С такими словами, исполненными тёплой любви и глубокого уважения, обратился царь к Великосущному, и тот в ответ на них ласково промолвил:
«Откуда может быть беда у тех, кого твоя десница осеняет? Иль о деньгах печальная забота? Поэтому я удаляюсь в лес не от страданий; узнай же то, что побудило к этому меня!
Повсюду слух разнёсся, государь, что на себя обет великий принял я. Людей большие толпы впали в скорбь, в слезах их лица, поэтому хочу я жить в лесах безлюдных: ведь допускает весь народ возможность, что добродетелью такой я обладаю!»
Царь сказал: «Не должен ты нас покидать из-за одних лишь слухов, распространившихся в толпе! Ведь блеск добродетелей, тебе подобных, не возрастает от того, что ты будешь заботиться о толках народа, равно как и не ослабевает, если ты оставит их без внимания.

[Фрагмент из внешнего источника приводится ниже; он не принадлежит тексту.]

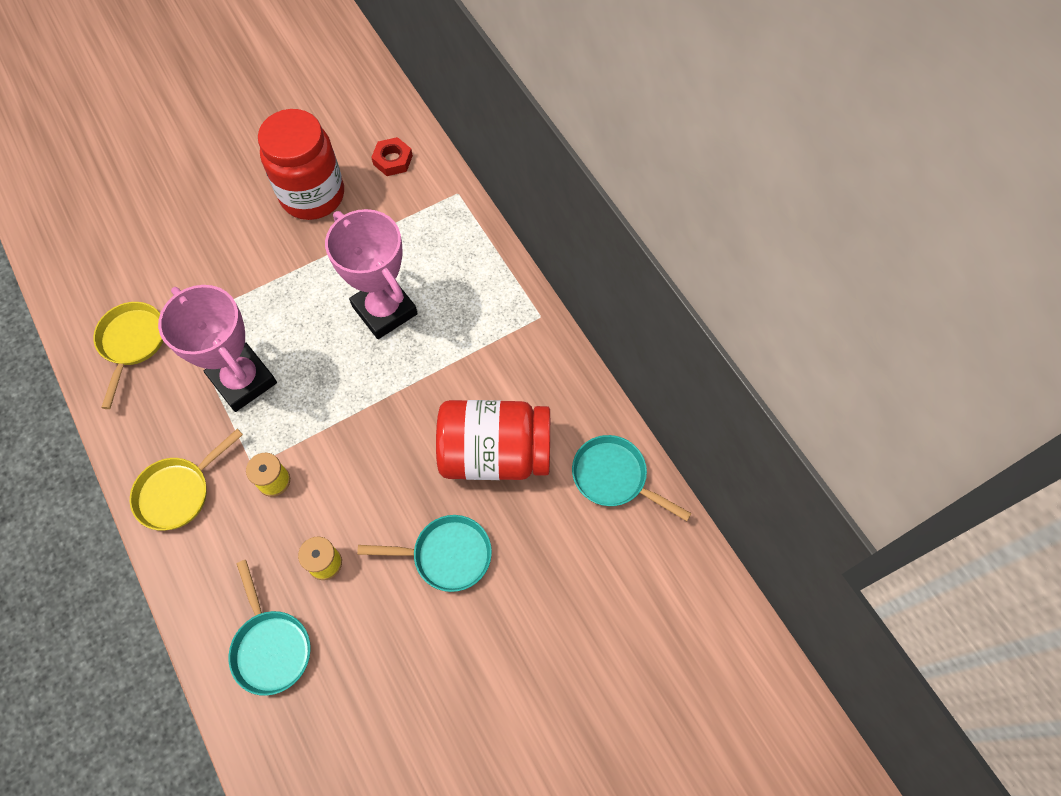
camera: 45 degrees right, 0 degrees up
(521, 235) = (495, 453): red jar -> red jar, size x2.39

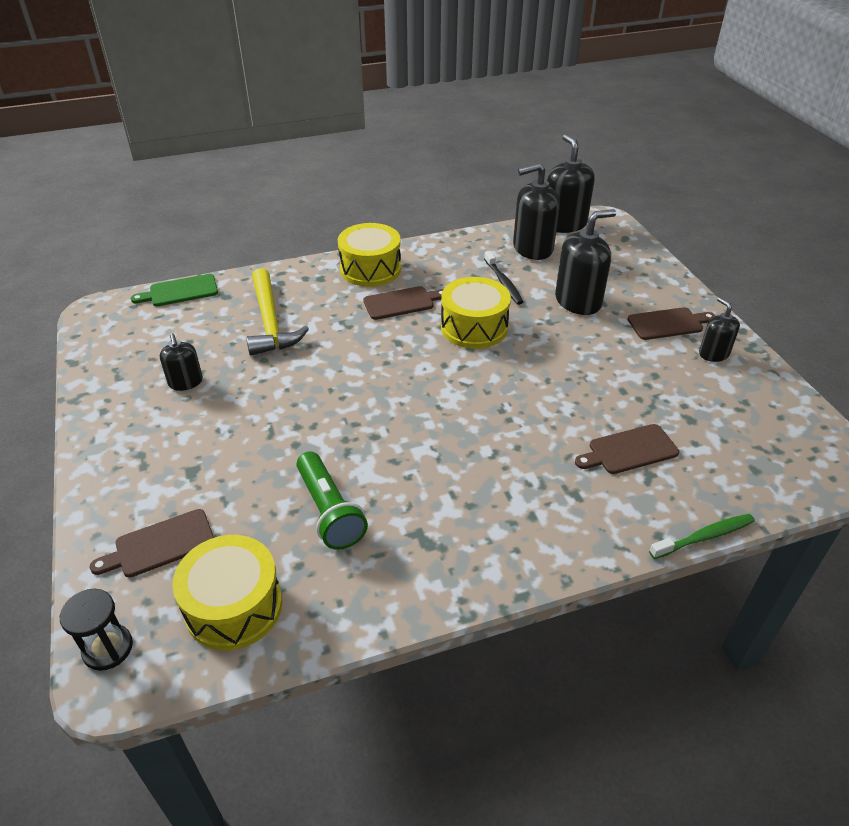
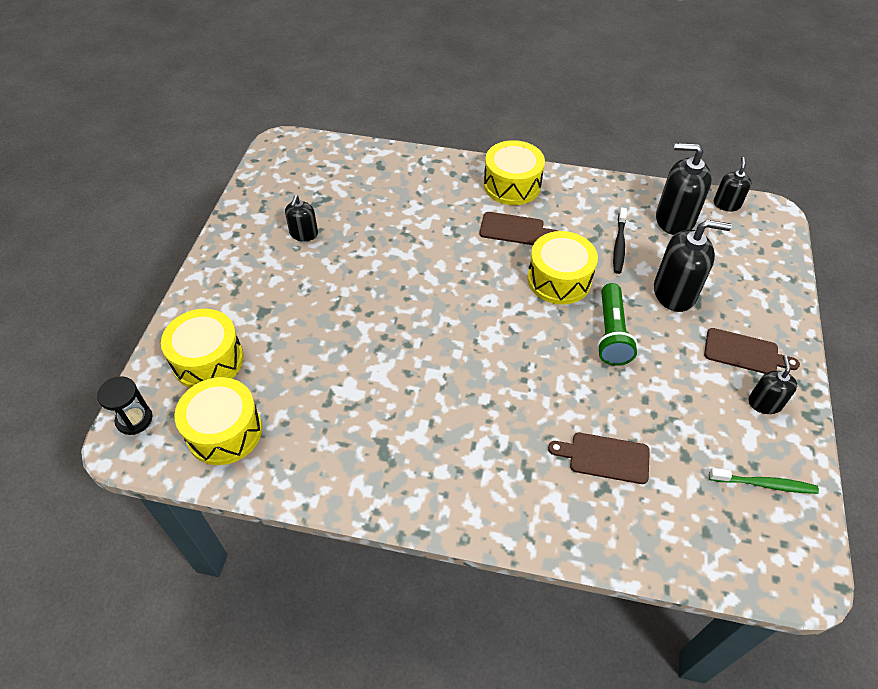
camera: 30 degrees right, 10 degrees up
(160, 545) = (208, 360): brown cutting board -> yellow drum
(180, 291) = (350, 149): green cutting board -> none
(270, 322) = (398, 205): yellow hammer -> none
(329, 511) = (333, 391): green flashlight -> green flashlight (611, 334)
(564, 224) = (726, 204): black soap dispenser -> black soap dispenser, size x0.57
(704, 537) = (606, 566): green toothbrush -> green toothbrush (764, 484)

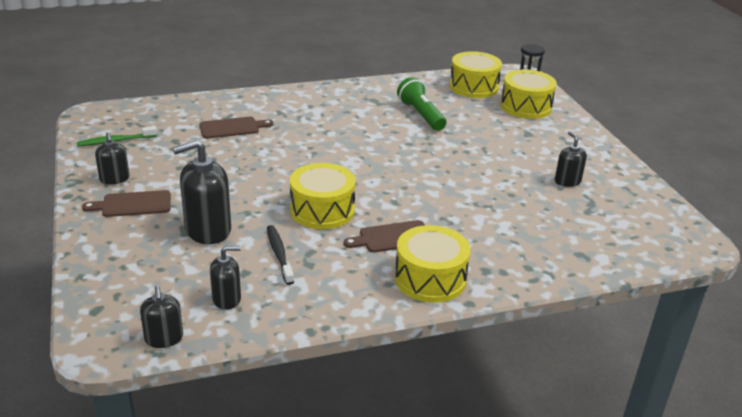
camera: 150 degrees right, 20 degrees down
(611, 334) = (255, 187): green flashlight -> green flashlight (421, 115)
(674, 219) = (227, 299): black soap dispenser -> black soap dispenser, size x0.57

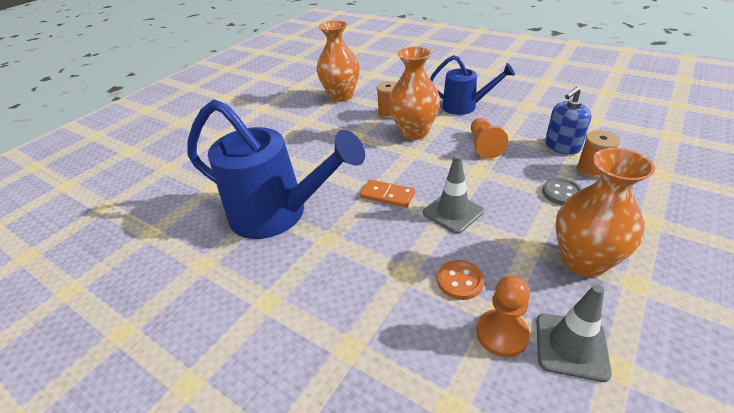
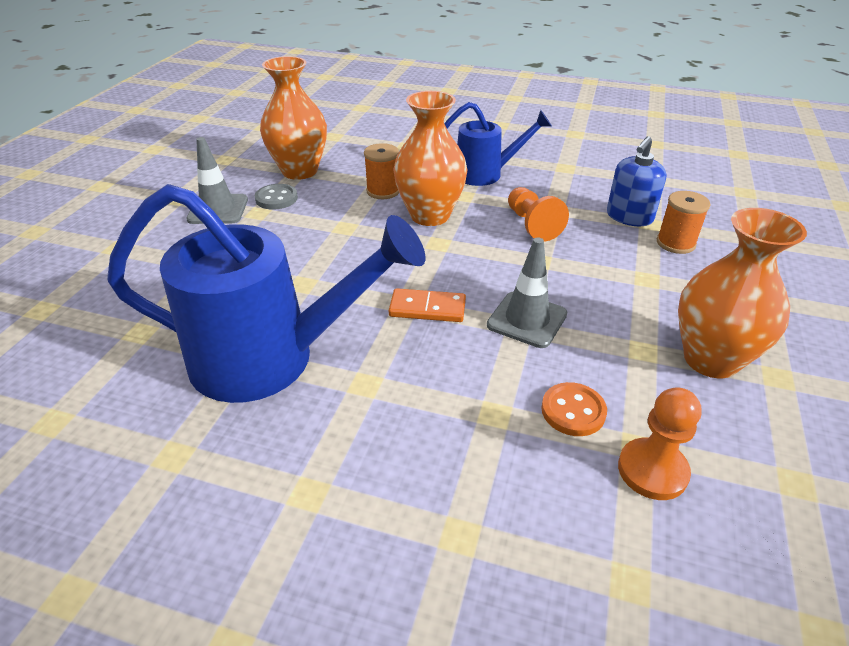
camera: 20 degrees left, 0 degrees up
(562, 193) = (652, 276): grey button -> grey button (276, 198)
(571, 346) = (738, 468): grey traffic cone -> grey traffic cone (218, 209)

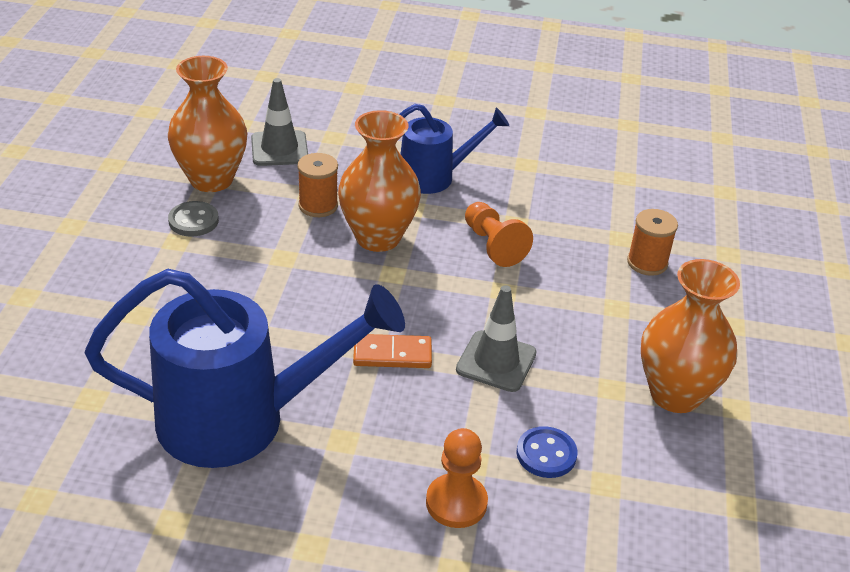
camera: 10 degrees left, 0 degrees up
(218, 209) = (127, 239): grey traffic cone -> grey traffic cone (279, 149)
(573, 411) = (546, 454): orange button -> blue button
(629, 217) = (599, 230): blue soap dispenser -> none
(652, 470) = (618, 504): orange pawn -> orange pawn (456, 503)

Родившися в воображенье своенравном, молва людская без узды повсюду бродит, и даже тот, кто стал бы близко к сердцу принимать её, смешон бы был; что ж говорить о том, кто стал бы действовать, сообразуясь с ней?»
Бодхисаттва сказал:
«Нет, не говори так, великий государь! Разве не должны мы действовать согласно высокому мнению народа о нас? Взгляни, о государь:
Ведь если человек достигнет уважения людей и назовут его все "мужем жизни праведной", тогда муж добродетельный не должен ниже славы быть; хотя бы от стыда возьмёт пусть на себя он это бремя.
Когда предположенье высоких добродетелей в ком-либо себе находит подтвержденье так или иначе, тогда оно сияет яркой славой, в противном случае оно подобно пересохшему колодцу.
А ложный слух о добродетелях, растущий без всяких оснований, расстроенный, разрушенный при испытании, разбить способен в прах людскую славу, и лишь с трудом она возникнуть сможет вновь!
Поэтому я покидаю и семью и состоянье, которых — корень зол всех — нужно избегать, как чёрных змей, поднявших в злобе головы; тебе, о государь, не подобает ставить в этом мне преграды!
Ты предлагаешь деньги мне; из-за своей признательности и любви обычно так ты поступаешь по отношенью к верным слугам. Но что, однако, мне, мир покидающему, деньги, с благами связанные, с низкими страстями?»
Этими словами Великосущный убедил царя и, получив от него разрешение, отправился в лес.
И вот друзья, знакомые и покровительствуемые Бодхисаттвой люди, приблизившись к нему, заливались потоками скорбных слез и обнимали его ноги, стараясь его удержать. Некоторые, с мольбой протягивая к нему руки, преграждали ему путь; другие приветливо подходили к нему и, обнимая, старались увести его обратно по направлению к дому. Одни из любви обращались к нему с грубыми словами, понося его один так, другой иначе, другие указывали ему на друзей и родственников, что следует иметь сострадание и к ним. Одни прилагали все усилия, чтоб удержать его, связывая доводы рассудка с учением священного писания, доказывая, что состояние домохозяина — самое святое состояние; другие то описывали трудности жизни в пустыне лесной, то умоляли выполнить до конца лежавшие на нем обязанности, то говорили о сомнительности награды в будущем мире. И вот, глядя на противящихся его оставлению мира, настойчиво старавшихся удержать его от ухода в лесную пустынь, своих друзей, лица которых были залиты слезами, он, несомненно, так думал:
«Те, кто друзьями признают себя, когда друг заблуждается, должны подать ему благой совет, хотя бы и жестокий. Таким путём, согласным с праведным законом, идут все добродетельные; ещё лучше, если их благой совет к тому же и приятен.
Каким же образом в умах их здравых мысль возникла, что дом сей — лучше пустыни лесной, что, ни о чем не думая, стремятся удержать меня от жительства в лесу, как будто бы оно с греховным связано?
Умершего, иль умирающего человека, или отпавшего от праведности — таких людей оплакивать нам должно; но почему они оплакивают и меня, живого, но желающего жить в лесу?
Если причина скорби их — со мной разлука, то почему бы им не жить в лесу со мною вместе? А если их дома для них милей меня, зачем же расточают они слезы?
Допустим, что любовь к семье не позволяет им теперь на путь подвижнический стать; так почему мысль о любви к семье им не являлась в битвах?
Их доблесть видел я в годины тяжких испытаний; как будто ясно из потоков слез видна их дружба, к тому ж глубокие имеющая корни; однако здесь она близка к обману: они ведь не идут со мною вместе!
Как уваженье к человеку, достойному такого уваженья, когда они стремятся удержать его, их заставляет речь прервать и заливать слезами лица, а головы-склонять в поклонах?